The variability of NIRS recovery rate constants in SCI was larger than the AB group, which was consistent with previous studies (McCully et al. 2011a; Martin et al. 1992). Characteristics that may have contributed to differences in variability could include injury duration, spasm activity, injury level, and physical activity. Participants with SCI tested in this study varied considerably within each of these categories, consistent with the variability reported in previous studies (McCully et al. 2011a; Martin et al. 1992). Establishing significant and meaningful relationships between the metabolic measurements and potential contributing factors will require larger sample sizes than the one in this study as well as previous studies. One advantage of the NIRS technique is that it is a portable technology that can be applied to studies with large sample sizes that may use multiple testing sites.

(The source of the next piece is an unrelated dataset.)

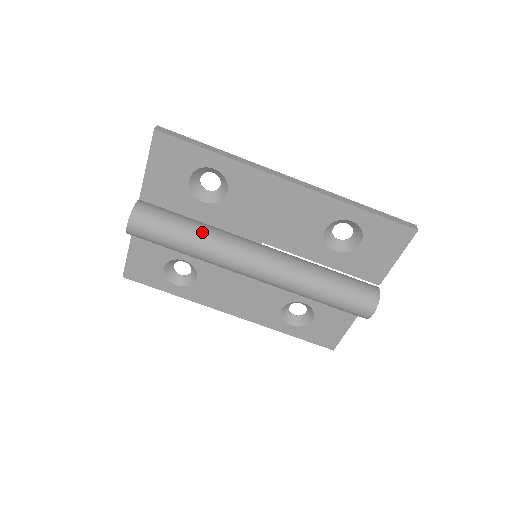
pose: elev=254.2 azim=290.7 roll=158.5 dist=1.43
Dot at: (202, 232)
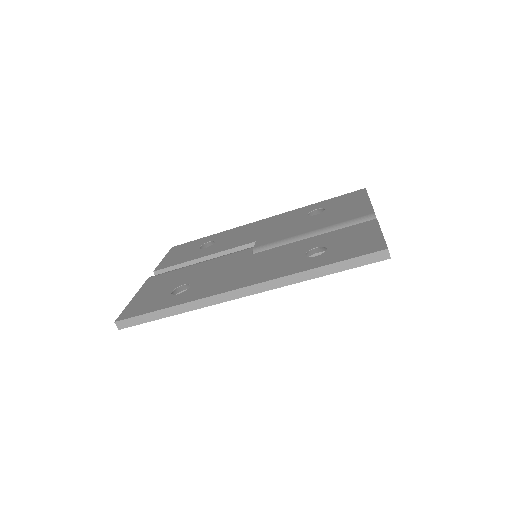
Dot at: occluded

NIRS recovery rate constants were not different between shallow and deep channels, consistent with previous studies on AB individuals (Ryan et al. 2012). The deeper channel is thought to obtain signals from deeper tissues and reflect a higher proportion of skeletal muscle rather than subcutaneous non-muscle tissue (van Beekvelt et al. 2001a; Chance et al. 2006). Due to difficulties in quantifying and comparing absolute values of signals between participants that have differing amounts of ATT and muscle, and even potential differences in heme concentrations within the muscle, the use of a physiological calibration to normalize signals is important. The lack of difference between the shallow and deep channels supports the use of a physiological calibration to compare mitochondrial measurements between different groups of participants.

Conclusion

The findings from this study support the use of NIRS measurements as a valuable technique for mitochondrial assessment in a clinical population. NIRS-measured mitochondrial capacity in the SCI group had a ~63 % deficit in mitochondrial capacity compared with the AB group, consistent with previous studies that used 31P-MRS and muscle biopsies. The recovery rate approach to measuring mitochondrial capacity appeared to have less variance and to work better than the progressive work test approach. Future utilization could also involve monitoring changes in mitochondrial health in response to a drug or therapeutic intervention, which may translate to new clinical treatments.